━━ Records shown ━━
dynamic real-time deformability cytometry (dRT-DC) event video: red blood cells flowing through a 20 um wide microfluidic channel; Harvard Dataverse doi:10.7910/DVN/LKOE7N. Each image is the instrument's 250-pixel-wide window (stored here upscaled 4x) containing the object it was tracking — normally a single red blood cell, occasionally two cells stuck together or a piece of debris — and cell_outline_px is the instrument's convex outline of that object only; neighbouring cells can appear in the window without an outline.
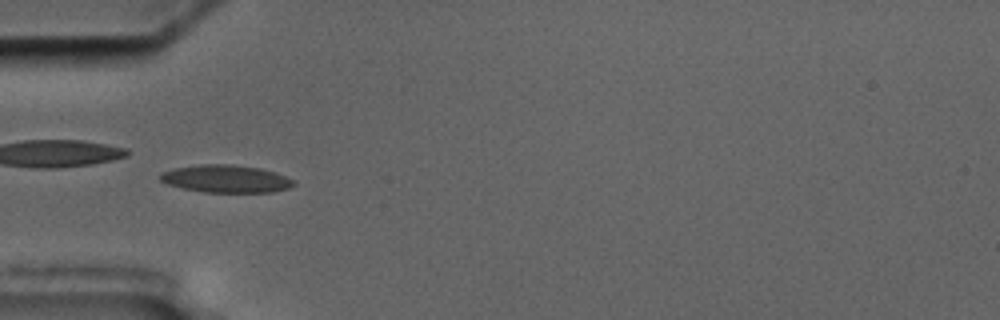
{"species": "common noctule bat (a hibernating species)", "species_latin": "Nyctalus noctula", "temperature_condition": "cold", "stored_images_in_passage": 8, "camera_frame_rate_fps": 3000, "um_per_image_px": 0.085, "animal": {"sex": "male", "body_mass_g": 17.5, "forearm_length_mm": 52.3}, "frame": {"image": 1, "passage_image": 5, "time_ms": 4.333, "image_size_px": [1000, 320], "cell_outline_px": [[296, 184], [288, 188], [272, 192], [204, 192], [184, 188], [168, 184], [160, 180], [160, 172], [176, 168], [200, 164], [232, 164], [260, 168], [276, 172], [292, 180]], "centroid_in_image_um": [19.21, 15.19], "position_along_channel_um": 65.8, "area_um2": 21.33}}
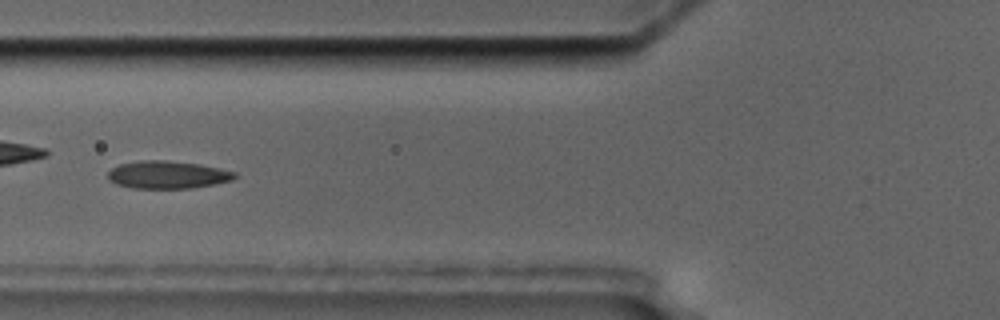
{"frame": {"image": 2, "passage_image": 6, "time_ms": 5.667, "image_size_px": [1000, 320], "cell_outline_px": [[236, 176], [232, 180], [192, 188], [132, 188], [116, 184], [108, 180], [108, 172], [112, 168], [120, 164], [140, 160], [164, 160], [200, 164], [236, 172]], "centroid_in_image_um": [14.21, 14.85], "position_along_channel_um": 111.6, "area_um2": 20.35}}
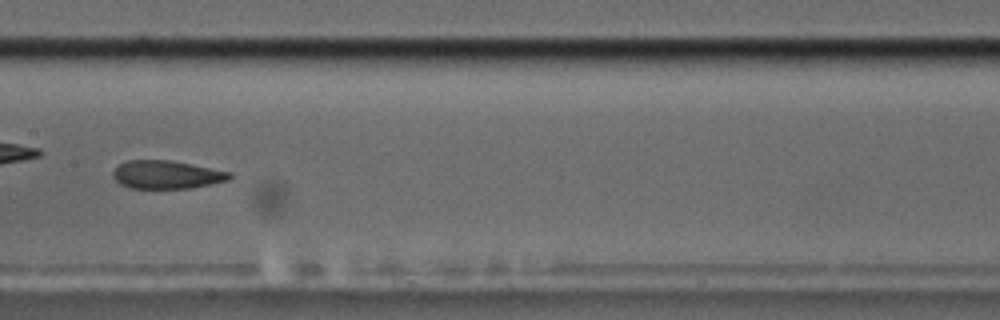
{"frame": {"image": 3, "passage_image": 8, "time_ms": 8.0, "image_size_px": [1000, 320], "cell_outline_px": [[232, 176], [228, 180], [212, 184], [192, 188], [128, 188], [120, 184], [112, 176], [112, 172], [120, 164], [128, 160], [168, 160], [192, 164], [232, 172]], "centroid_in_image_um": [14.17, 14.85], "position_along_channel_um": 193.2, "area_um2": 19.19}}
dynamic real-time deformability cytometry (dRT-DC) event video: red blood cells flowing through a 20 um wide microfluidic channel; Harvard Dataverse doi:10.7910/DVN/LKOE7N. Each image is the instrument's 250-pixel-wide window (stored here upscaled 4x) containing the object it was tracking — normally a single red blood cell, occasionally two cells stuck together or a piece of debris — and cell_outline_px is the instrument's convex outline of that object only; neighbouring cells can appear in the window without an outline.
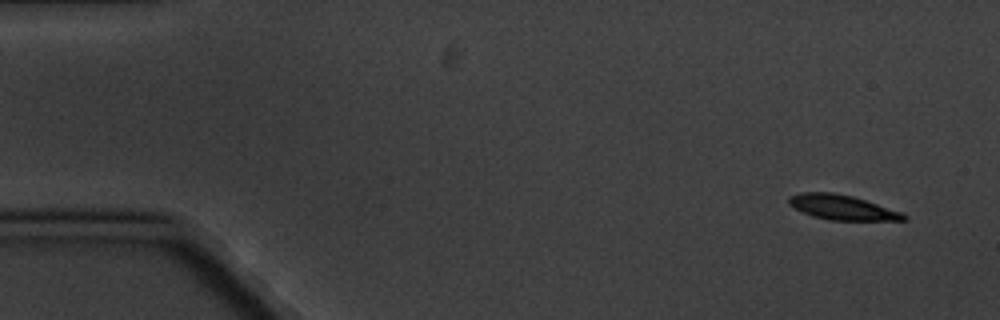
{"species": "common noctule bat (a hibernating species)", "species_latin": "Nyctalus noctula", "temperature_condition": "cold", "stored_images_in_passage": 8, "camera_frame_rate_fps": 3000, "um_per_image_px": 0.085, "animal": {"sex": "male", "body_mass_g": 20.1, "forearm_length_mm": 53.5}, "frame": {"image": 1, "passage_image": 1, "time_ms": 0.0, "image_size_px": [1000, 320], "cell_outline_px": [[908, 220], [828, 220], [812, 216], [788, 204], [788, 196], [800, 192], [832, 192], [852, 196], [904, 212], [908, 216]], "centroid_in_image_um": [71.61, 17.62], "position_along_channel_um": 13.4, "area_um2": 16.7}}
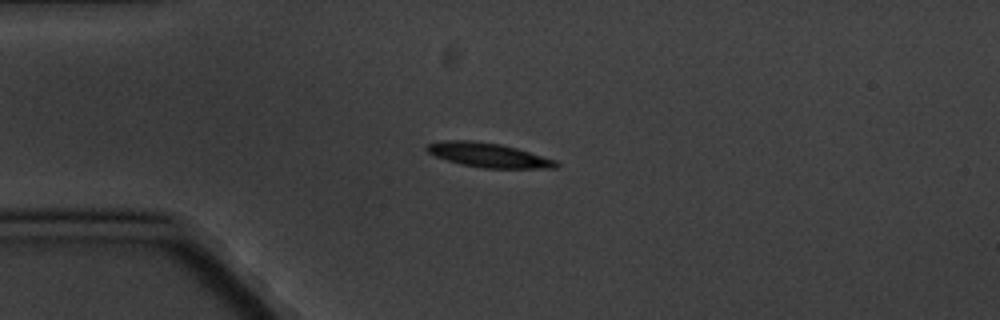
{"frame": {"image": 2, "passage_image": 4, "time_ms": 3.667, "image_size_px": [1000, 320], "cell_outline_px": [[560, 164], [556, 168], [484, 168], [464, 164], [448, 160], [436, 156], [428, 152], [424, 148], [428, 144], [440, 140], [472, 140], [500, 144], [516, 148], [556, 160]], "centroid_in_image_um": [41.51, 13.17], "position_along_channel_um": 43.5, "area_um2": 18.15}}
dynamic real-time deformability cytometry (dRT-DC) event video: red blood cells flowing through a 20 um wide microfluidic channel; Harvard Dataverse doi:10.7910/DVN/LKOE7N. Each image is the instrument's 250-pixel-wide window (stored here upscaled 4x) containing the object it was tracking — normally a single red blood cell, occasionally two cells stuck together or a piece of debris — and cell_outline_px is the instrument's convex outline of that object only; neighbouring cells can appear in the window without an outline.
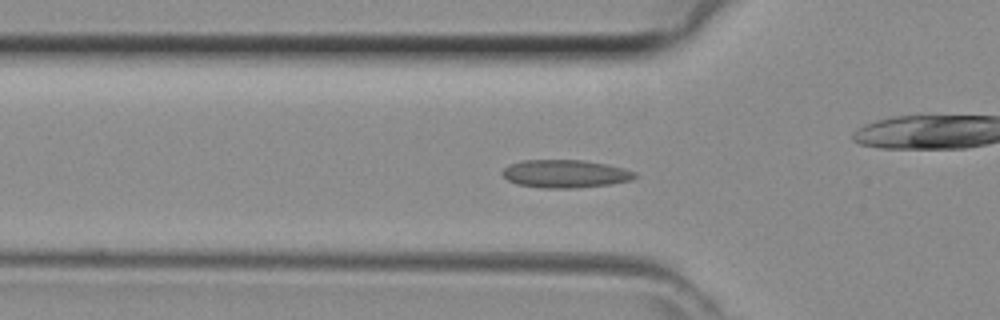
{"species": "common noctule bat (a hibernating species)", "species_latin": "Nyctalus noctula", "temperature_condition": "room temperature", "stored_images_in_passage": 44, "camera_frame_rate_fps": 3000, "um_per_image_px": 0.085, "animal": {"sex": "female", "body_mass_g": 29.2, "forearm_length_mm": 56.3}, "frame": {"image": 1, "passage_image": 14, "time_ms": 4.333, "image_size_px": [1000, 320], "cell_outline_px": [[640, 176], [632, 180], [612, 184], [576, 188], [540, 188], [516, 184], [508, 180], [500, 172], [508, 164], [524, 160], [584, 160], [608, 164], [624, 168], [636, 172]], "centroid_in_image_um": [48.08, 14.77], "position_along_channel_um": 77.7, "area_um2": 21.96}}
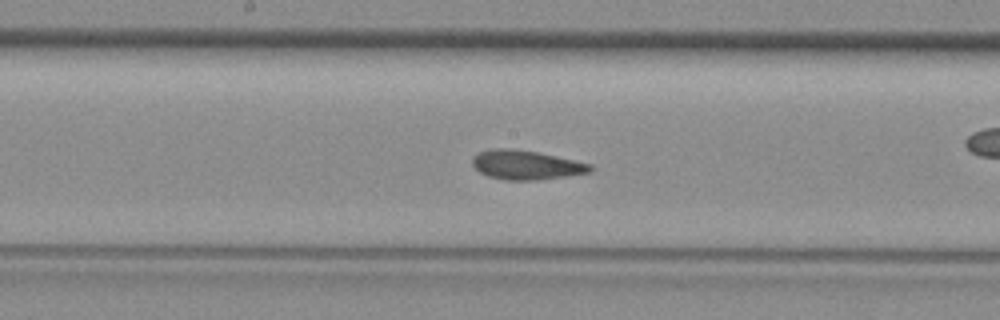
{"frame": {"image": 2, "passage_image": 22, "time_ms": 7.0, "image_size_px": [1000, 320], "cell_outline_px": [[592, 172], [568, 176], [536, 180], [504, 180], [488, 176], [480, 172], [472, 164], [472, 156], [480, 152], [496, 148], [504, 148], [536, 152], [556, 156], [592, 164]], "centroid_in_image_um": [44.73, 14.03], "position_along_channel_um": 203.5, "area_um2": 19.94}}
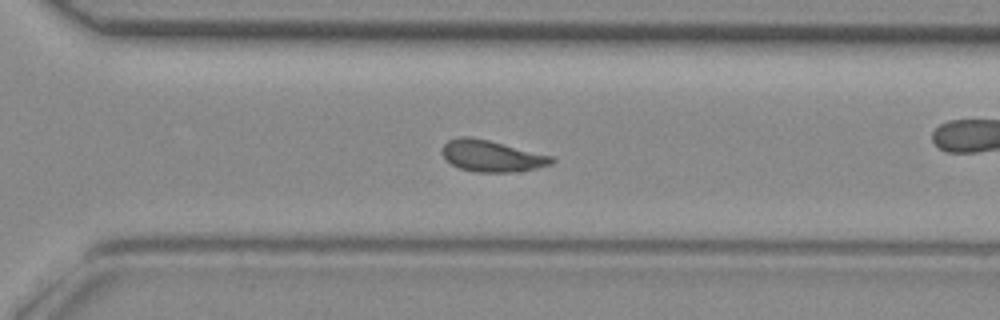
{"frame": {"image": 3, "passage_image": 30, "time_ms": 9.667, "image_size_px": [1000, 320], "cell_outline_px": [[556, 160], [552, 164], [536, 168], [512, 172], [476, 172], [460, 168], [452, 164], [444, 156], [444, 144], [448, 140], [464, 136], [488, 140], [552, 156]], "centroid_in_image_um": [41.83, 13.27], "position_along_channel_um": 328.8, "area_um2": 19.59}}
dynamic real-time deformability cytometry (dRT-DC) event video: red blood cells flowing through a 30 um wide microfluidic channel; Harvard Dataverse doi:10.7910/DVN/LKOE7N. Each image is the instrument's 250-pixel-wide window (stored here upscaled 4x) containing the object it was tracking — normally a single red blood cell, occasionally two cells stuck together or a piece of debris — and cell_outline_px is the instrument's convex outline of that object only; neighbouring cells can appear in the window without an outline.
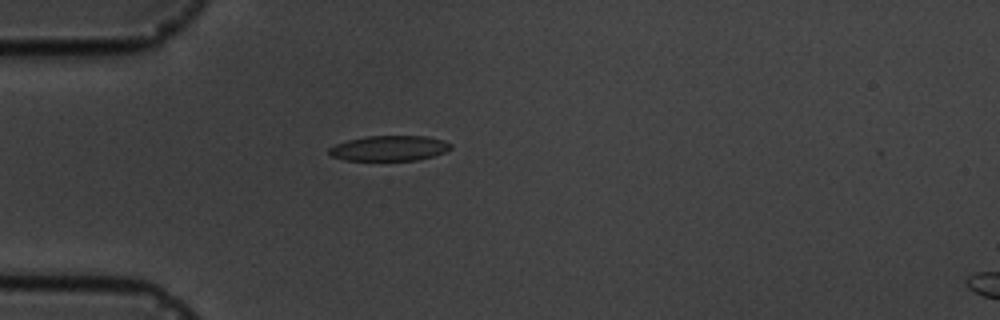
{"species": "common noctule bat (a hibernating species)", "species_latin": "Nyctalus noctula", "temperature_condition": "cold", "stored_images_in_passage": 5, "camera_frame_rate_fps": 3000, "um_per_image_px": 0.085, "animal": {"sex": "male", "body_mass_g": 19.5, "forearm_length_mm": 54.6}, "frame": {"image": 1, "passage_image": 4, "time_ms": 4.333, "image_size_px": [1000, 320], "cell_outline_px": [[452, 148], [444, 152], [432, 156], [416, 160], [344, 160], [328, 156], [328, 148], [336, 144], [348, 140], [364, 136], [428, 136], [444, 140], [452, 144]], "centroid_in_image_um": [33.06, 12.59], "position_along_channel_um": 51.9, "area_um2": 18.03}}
━━━
_What this task involves_
Repeat the data exactly in full, omitting its pictures.

_Task answer_
dynamic real-time deformability cytometry (dRT-DC) event video: red blood cells flowing through a 20 um wide microfluidic channel; Harvard Dataverse doi:10.7910/DVN/LKOE7N. Each image is the instrument's 250-pixel-wide window (stored here upscaled 4x) containing the object it was tracking — normally a single red blood cell, occasionally two cells stuck together or a piece of debris — and cell_outline_px is the instrument's convex outline of that object only; neighbouring cells can appear in the window without an outline.
{"species": "common noctule bat (a hibernating species)", "species_latin": "Nyctalus noctula", "temperature_condition": "cold", "stored_images_in_passage": 8, "camera_frame_rate_fps": 3000, "um_per_image_px": 0.085, "animal": {"sex": "male", "body_mass_g": 17.5, "forearm_length_mm": 52.3}, "frame": {"image": 1, "passage_image": 5, "time_ms": 4.333, "image_size_px": [1000, 320], "cell_outline_px": [[296, 184], [288, 188], [272, 192], [204, 192], [184, 188], [168, 184], [160, 180], [160, 172], [176, 168], [200, 164], [232, 164], [260, 168], [276, 172], [292, 180]], "centroid_in_image_um": [19.21, 15.19], "position_along_channel_um": 65.8, "area_um2": 21.33}}
{"frame": {"image": 2, "passage_image": 6, "time_ms": 5.667, "image_size_px": [1000, 320], "cell_outline_px": [[236, 176], [232, 180], [192, 188], [132, 188], [116, 184], [108, 180], [108, 172], [112, 168], [120, 164], [140, 160], [164, 160], [200, 164], [236, 172]], "centroid_in_image_um": [14.21, 14.85], "position_along_channel_um": 111.6, "area_um2": 20.35}}
{"frame": {"image": 3, "passage_image": 8, "time_ms": 8.0, "image_size_px": [1000, 320], "cell_outline_px": [[232, 176], [228, 180], [212, 184], [192, 188], [128, 188], [120, 184], [112, 176], [112, 172], [120, 164], [128, 160], [168, 160], [192, 164], [232, 172]], "centroid_in_image_um": [14.17, 14.85], "position_along_channel_um": 193.2, "area_um2": 19.19}}
dynamic real-time deformability cytometry (dRT-DC) event video: red blood cells flowing through a 20 um wide microfluidic channel; Harvard Dataverse doi:10.7910/DVN/LKOE7N. Each image is the instrument's 250-pixel-wide window (stored here upscaled 4x) containing the object it was tracking — normally a single red blood cell, occasionally two cells stuck together or a piece of debris — and cell_outline_px is the instrument's convex outline of that object only; neighbouring cells can appear in the window without an outline.
{"species": "common noctule bat (a hibernating species)", "species_latin": "Nyctalus noctula", "temperature_condition": "cold", "stored_images_in_passage": 8, "camera_frame_rate_fps": 3000, "um_per_image_px": 0.085, "animal": {"sex": "male", "body_mass_g": 20.1, "forearm_length_mm": 53.5}, "frame": {"image": 1, "passage_image": 1, "time_ms": 0.0, "image_size_px": [1000, 320], "cell_outline_px": [[908, 220], [828, 220], [812, 216], [788, 204], [788, 196], [800, 192], [832, 192], [852, 196], [904, 212], [908, 216]], "centroid_in_image_um": [71.61, 17.62], "position_along_channel_um": 13.4, "area_um2": 16.7}}
{"frame": {"image": 2, "passage_image": 4, "time_ms": 3.667, "image_size_px": [1000, 320], "cell_outline_px": [[560, 164], [556, 168], [484, 168], [464, 164], [448, 160], [436, 156], [428, 152], [424, 148], [428, 144], [440, 140], [472, 140], [500, 144], [516, 148], [556, 160]], "centroid_in_image_um": [41.51, 13.17], "position_along_channel_um": 43.5, "area_um2": 18.15}}
dynamic real-time deformability cytometry (dRT-DC) event video: red blood cells flowing through a 20 um wide microfluidic channel; Harvard Dataverse doi:10.7910/DVN/LKOE7N. Each image is the instrument's 250-pixel-wide window (stored here upscaled 4x) containing the object it was tracking — normally a single red blood cell, occasionally two cells stuck together or a piece of debris — and cell_outline_px is the instrument's convex outline of that object only; neighbouring cells can appear in the window without an outline.
{"species": "common noctule bat (a hibernating species)", "species_latin": "Nyctalus noctula", "temperature_condition": "room temperature", "stored_images_in_passage": 44, "camera_frame_rate_fps": 3000, "um_per_image_px": 0.085, "animal": {"sex": "female", "body_mass_g": 29.2, "forearm_length_mm": 56.3}, "frame": {"image": 1, "passage_image": 14, "time_ms": 4.333, "image_size_px": [1000, 320], "cell_outline_px": [[640, 176], [632, 180], [612, 184], [576, 188], [540, 188], [516, 184], [508, 180], [500, 172], [508, 164], [524, 160], [584, 160], [608, 164], [624, 168], [636, 172]], "centroid_in_image_um": [48.08, 14.77], "position_along_channel_um": 77.7, "area_um2": 21.96}}
{"frame": {"image": 2, "passage_image": 22, "time_ms": 7.0, "image_size_px": [1000, 320], "cell_outline_px": [[592, 172], [568, 176], [536, 180], [504, 180], [488, 176], [480, 172], [472, 164], [472, 156], [480, 152], [496, 148], [504, 148], [536, 152], [556, 156], [592, 164]], "centroid_in_image_um": [44.73, 14.03], "position_along_channel_um": 203.5, "area_um2": 19.94}}
{"frame": {"image": 3, "passage_image": 30, "time_ms": 9.667, "image_size_px": [1000, 320], "cell_outline_px": [[556, 160], [552, 164], [536, 168], [512, 172], [476, 172], [460, 168], [452, 164], [444, 156], [444, 144], [448, 140], [464, 136], [488, 140], [552, 156]], "centroid_in_image_um": [41.83, 13.27], "position_along_channel_um": 328.8, "area_um2": 19.59}}
dynamic real-time deformability cytometry (dRT-DC) event video: red blood cells flowing through a 30 um wide microfluidic channel; Harvard Dataverse doi:10.7910/DVN/LKOE7N. Each image is the instrument's 250-pixel-wide window (stored here upscaled 4x) containing the object it was tracking — normally a single red blood cell, occasionally two cells stuck together or a piece of debris — and cell_outline_px is the instrument's convex outline of that object only; neighbouring cells can appear in the window without an outline.
{"species": "common noctule bat (a hibernating species)", "species_latin": "Nyctalus noctula", "temperature_condition": "cold", "stored_images_in_passage": 5, "camera_frame_rate_fps": 3000, "um_per_image_px": 0.085, "animal": {"sex": "male", "body_mass_g": 19.5, "forearm_length_mm": 54.6}, "frame": {"image": 1, "passage_image": 4, "time_ms": 4.333, "image_size_px": [1000, 320], "cell_outline_px": [[452, 148], [444, 152], [432, 156], [416, 160], [344, 160], [328, 156], [328, 148], [336, 144], [348, 140], [364, 136], [428, 136], [444, 140], [452, 144]], "centroid_in_image_um": [33.06, 12.59], "position_along_channel_um": 51.9, "area_um2": 18.03}}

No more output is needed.